■ What to work on:
Extract from the listing each line in which the word "Kamis" appears.

■ Data shown:
# # # # # # #
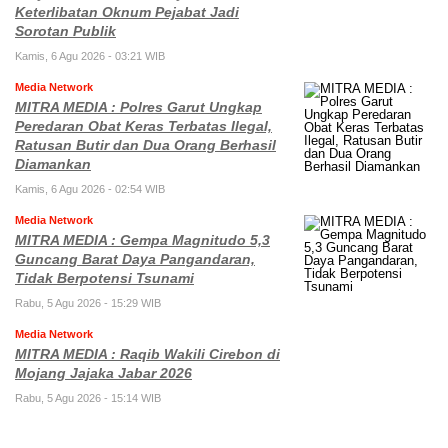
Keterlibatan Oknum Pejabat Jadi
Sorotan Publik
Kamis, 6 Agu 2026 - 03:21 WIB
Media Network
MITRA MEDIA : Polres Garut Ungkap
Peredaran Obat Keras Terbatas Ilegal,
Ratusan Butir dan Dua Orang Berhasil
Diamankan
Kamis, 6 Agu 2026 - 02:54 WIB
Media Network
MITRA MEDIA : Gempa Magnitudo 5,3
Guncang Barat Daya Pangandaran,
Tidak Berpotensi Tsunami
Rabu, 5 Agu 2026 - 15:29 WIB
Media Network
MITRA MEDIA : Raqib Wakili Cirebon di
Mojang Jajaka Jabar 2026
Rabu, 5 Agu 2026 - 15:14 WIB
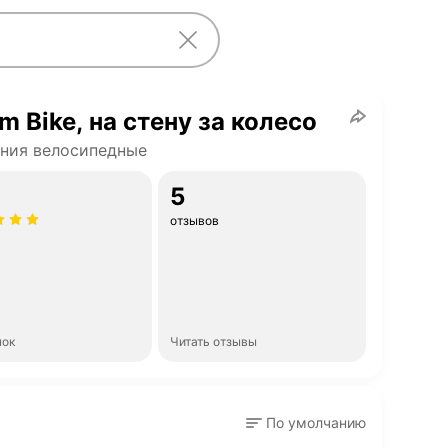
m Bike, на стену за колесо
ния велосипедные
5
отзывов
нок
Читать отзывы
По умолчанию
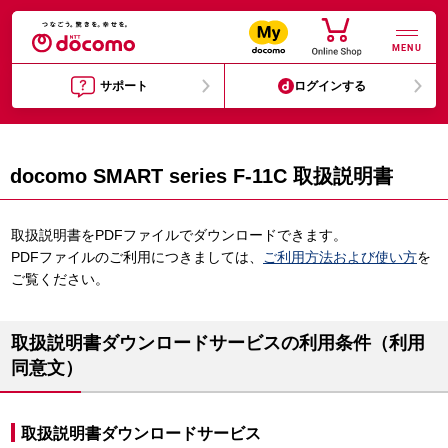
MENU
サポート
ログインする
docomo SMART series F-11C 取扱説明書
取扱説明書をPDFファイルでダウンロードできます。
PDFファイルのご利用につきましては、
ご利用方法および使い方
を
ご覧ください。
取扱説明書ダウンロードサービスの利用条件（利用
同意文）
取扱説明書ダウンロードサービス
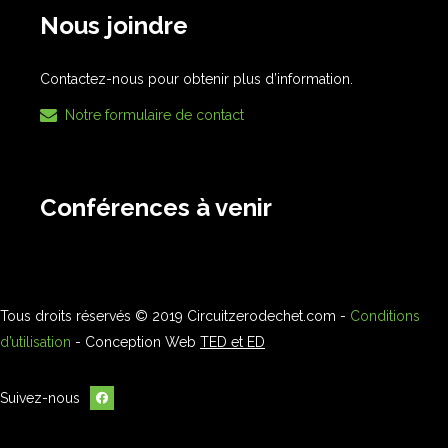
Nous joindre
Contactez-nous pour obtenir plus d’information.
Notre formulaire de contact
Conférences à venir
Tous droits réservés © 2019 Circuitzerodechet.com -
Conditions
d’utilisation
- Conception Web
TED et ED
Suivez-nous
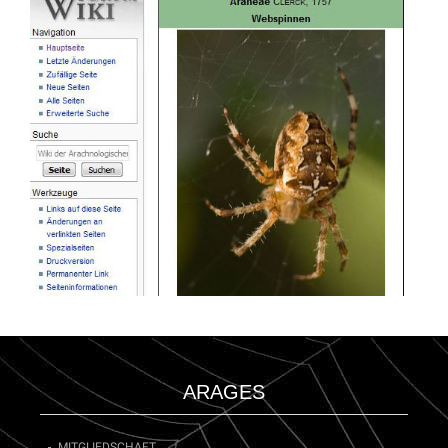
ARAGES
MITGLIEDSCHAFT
# # # # # # #
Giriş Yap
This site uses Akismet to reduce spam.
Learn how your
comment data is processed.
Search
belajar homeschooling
# # # # # # #
■ Expected output:
Kamis, 6 Agu 2026 - 03:21 WIB
Kamis, 6 Agu 2026 - 02:54 WIB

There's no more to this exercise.